Keine Sanktion vom SFV

Gleichwohl ist man beim FC Basel irritiert über die Dimension, die die Affäre erhalten hat, «auch auf Druck von aussen, von den Medien. Es wurde eine Flut von Mails ausgelöst, die meisten von ausserhalb des Raums Basel», so Zindel. Vom Schweizerischen Fussballverband werde keine Untersuchung eingeleitet, mithin werde es auch keine Sanktionen gegen den Spieler geben. Von SFV-Generalsekretär Alex Miescher sei dem Club gesagt worden, er handhabe die Angelegenheit gut. Zindel: «Damit ist das Thema vom Tisch. Punkt. Ende. Auch für den Verband.»

Über Ueli Maurer und dem Cupfinal steht kein guter Stern. 2009, nachdem die Young Boys im Final im eigenen Stadion dem FC Sion unterlegen waren, soll der Bundesrat sich schon nicht wohlgefühlt haben bei der Siegerehrung. Die tief enttäuschten Berner Spieler zogen sich ihre Medaille für Platz 2 gleich wieder über den Kopf, etliche Sittener Spieler liessen Maurer beim Handschlag links liegen und schliesslich wurde der qua Amtes oberste Sportler des Landes bei der Cupübergabe überrascht (siehe Video dazu).

«Könnte würdevoller sein»

Die «Sonntagszeitung» enthüllte seinerzeit schonungslos: «Bundesrat Maurer war eingekesselt von johlenden Sion-Spielern, die gegenüber dem höchsten Sportpolitiker des Landes keinerlei Respekt zeigten.» Johlend, eingekesselt – es wird einem ganz mulmig. Maurers erster Auftritt als Vorsteher des Eidgenössischen Departements für Verteidigung, Bevölkerungsschutz und Sport (VBS) auf der glitzernden Bühne eines Cupfinals mündete 2009 in seiner Klage: «Die Zeremonie könnte schon etwas würdevoller sein.»

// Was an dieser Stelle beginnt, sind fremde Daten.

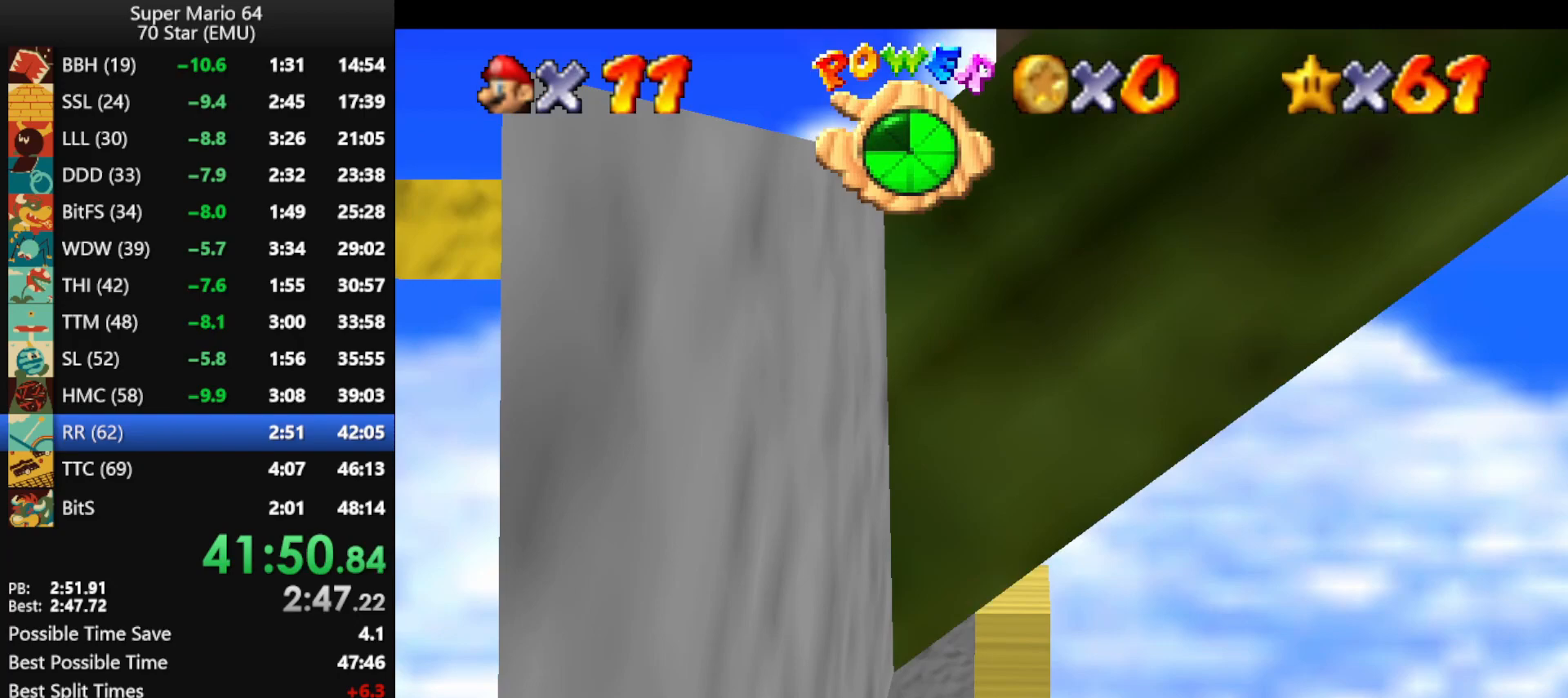
{"buttons": [], "left_stick": "up-left", "events": [[33, "A", "up"], [33, "left_stick", "up-left"]]}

Schwer zu sagen, warum auch Mittwoch vergangener Woche dieser Zeremonie – im Gegensatz zu 2009 nicht auf dem Spielfeld, sondern auf der Haupttribüne – etwas abging. Liegt es daran, dass der SFV die Vermarktung des Cupfinals komplett an eine Agentur (IMG) vertickt hat? Eine Agentur, die dann kraft Vertrag sogar darüber bestimmen kann, mit welchem Ball gespielt wird. Mit einem Modell, in diesem Fall «Badboyzsoccer», von dem niemand sonst je etwas gehört, geschweige denn mit dieser Kugel je ein Wettbewerbsspiel gespielt hätte.

«Der Ball war eine Katastrophe», sagte Xherdan Shaqiri, und der hat ja nachgewiesenermassen genügend Ballgefühl, um sich ein profundes Urteil erlauben zu können. Eine Affäre war das jedoch nicht wert.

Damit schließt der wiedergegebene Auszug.